Selon la FNOF, mettre fin aux campagnes fondées sur les remises et les offres promotionnelles contribuerait à repositionner l’opticien dans son rôle de professionnel de santé.

« Aujourd’hui, on passe plus pour des vendeurs de tapis et des camelots que pour des professionnels de santé »

Hugues Verdier-Davioud, président de la FNOF.

« 30 000 euros par magasin »

La Fédération avance également un argument économique. 

Hugues Verdier-Davioud évoque 380 millions d’euros de dépenses publicitaires des enseignes en 2024 et estime leur coût à environ 30 000 euros par magasin. « Ce montant par magasin, cela peut financer un emploi. Et ramené à l'équipement, c'est 25 euros qui participent au pouvoir d'achat du patient », calcule-t-il.

Dans un contexte de tensions sur l'activité et les trésoreries, la disparition de certaines contributions versées par les points de vente aux sièges des enseignes pour financer la publicité pourrait, selon la FNOF, redonner de l'air aux magasins

« La Fédération voit surtout un bienfait pour la trésorerie des magasins qui souffrent énormément en ce moment »

Publicité commerciale et prévention à distinguer

La FNOF insiste toutefois sur la distinction entre promotion commerciale et information en santé. Les campagnes de prévention ou d'information ne seraient pas, selon l'analyse de la Fédération, de même nature que les messages visant directement à déclencher une vente.
« Est-ce que la publicité était faite pour consommer ou est-ce qu'elle était faite pour informer ? », interroge Hugues Verdier-Davioud. À ses yeux, les campagnes proposant des dizaines d'euros de remise ou des avantages à dépenser en shopping et loisirs relèvent clairement du commerce et non de la prévention.

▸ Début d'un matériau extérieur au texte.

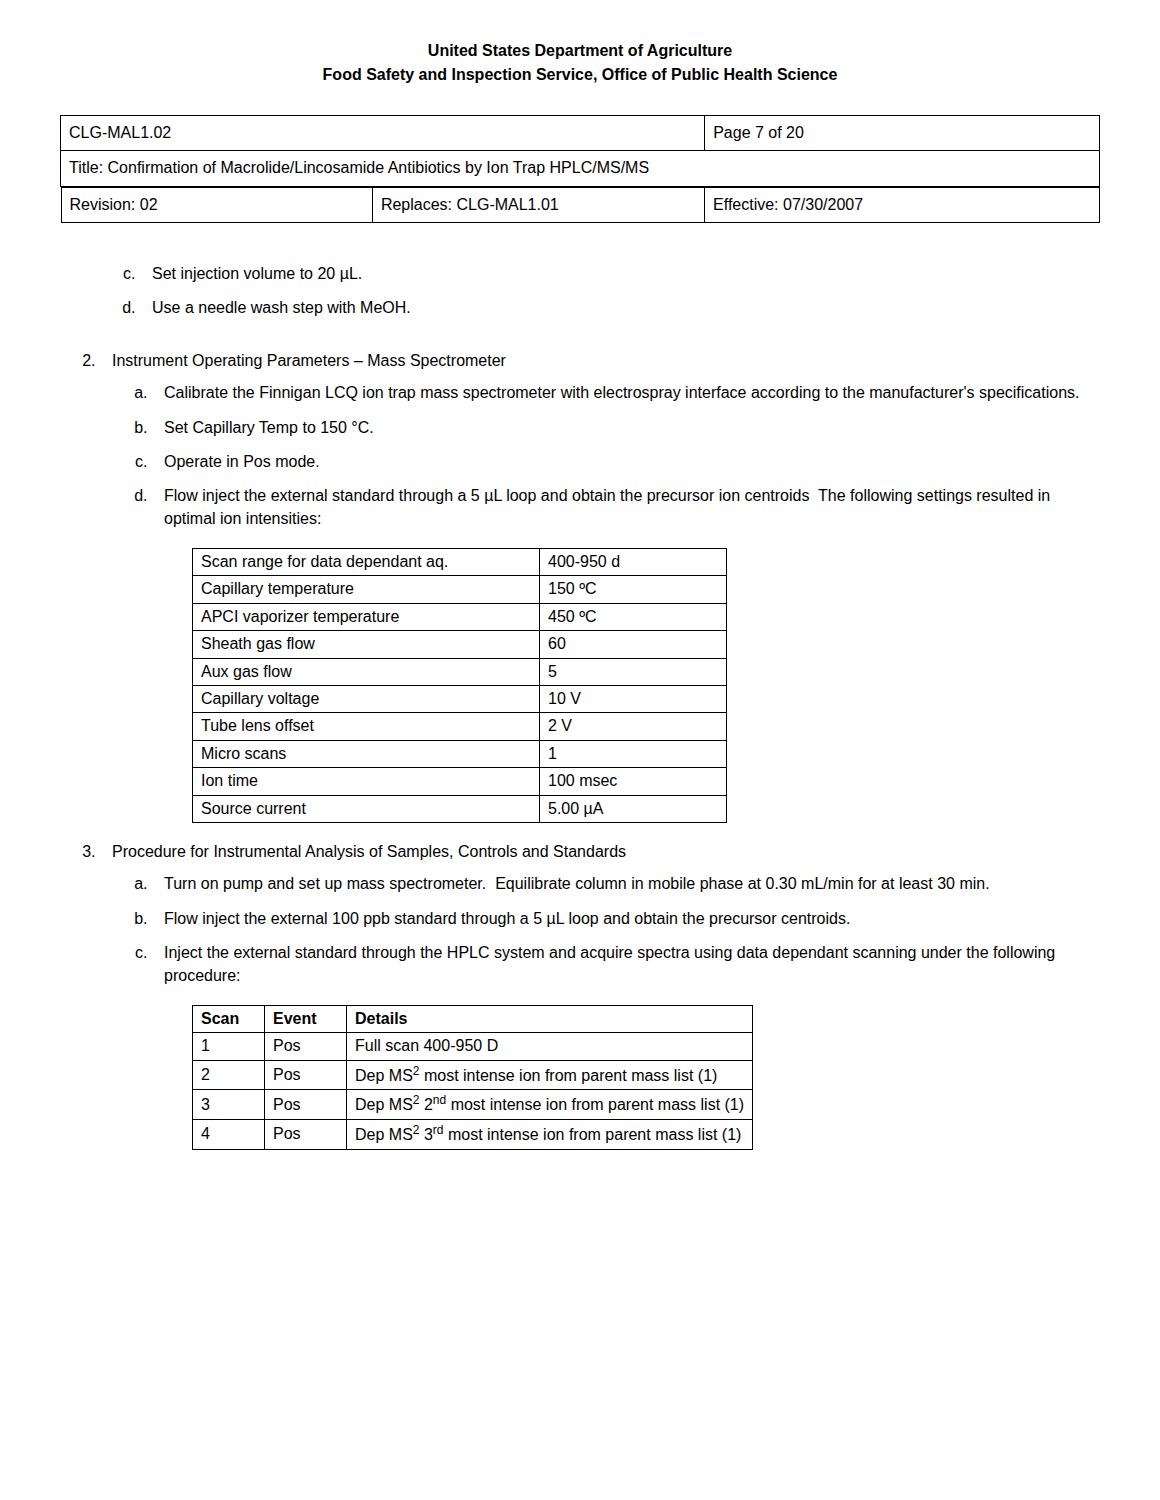United States Department of Agriculture
Food Safety and Inspection Service, Office of Public Health Science
| CLG-MAL1.02 | Page 7 of 20 |
| Title: Confirmation of Macrolide/Lincosamide Antibiotics by Ion Trap HPLC/MS/MS |
| / Revision: 02 / Replaces: CLG-MAL1.01 / Effective: 07/30/2007 / |
Set injection volume to 20 µL.
Use a needle wash step with MeOH.
Instrument Operating Parameters – Mass Spectrometer
Calibrate the Finnigan LCQ ion trap mass spectrometer with electrospray interface according to the manufacturer's specifications.
Set Capillary Temp to 150 °C.
Operate in Pos mode.
Flow inject the external standard through a 5 µL loop and obtain the precursor ion centroids The following settings resulted in optimal ion intensities:
| Scan range for data dependant aq. | 400-950 d |
| Capillary temperature | 150 ºC |
| APCI vaporizer temperature | 450 ºC |
| Sheath gas flow | 60 |
| Aux gas flow | 5 |
| Capillary voltage | 10 V |
| Tube lens offset | 2 V |
| Micro scans | 1 |
| Ion time | 100 msec |
| Source current | 5.00 µA |
Procedure for Instrumental Analysis of Samples, Controls and Standards
Turn on pump and set up mass spectrometer. Equilibrate column in mobile phase at 0.30 mL/min for at least 30 min.
Flow inject the external 100 ppb standard through a 5 µL loop and obtain the precursor centroids.
Inject the external standard through the HPLC system and acquire spectra using data dependant scanning under the following procedure:
| Scan | Event | Details |
| --- | --- | --- |
| 1 | Pos | Full scan 400-950 D |
| 2 | Pos | Dep MS 2 most intense ion from parent mass list (1) |
| 3 | Pos | Dep MS 2 2 nd most intense ion from parent mass list (1) |
| 4 | Pos | Dep MS 2 3 rd most intense ion from parent mass list (1) |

Vigilance sur les complémentaires et les réseaux de soins

La Fédération pose néanmoins une ligne rouge. 

Une éventuelle réforme ne doit pas permettre aux complémentaires santé de récupérer indirectement les économies réalisées par les opticiens

« L'optique n'a pas vocation à assainir les pieds de bilan des complémentaires santé »

Il appelle également à surveiller le rôle des réseaux de soins et les accords commerciaux susceptibles d'orienter encore davantage les assurés vers certains fabricants ou certaines enseignes.
Enfin, le président de la FNOF reste prudent sur la concertation actuellement engagée. Il redoute que les arbitrages soient déjà largement effectués. Selon lui, le gouvernement souhaiterait avancer rapidement, avec des réponses attendues avant la fin du mois et une possible publication du texte avant l'examen du PLFSS.

Rappelons que le projet du gouvernement est de supprimer la dérogation concernant la publicité en optique et en audio. Ce qui signifie aucune mise en avant de produits remboursables.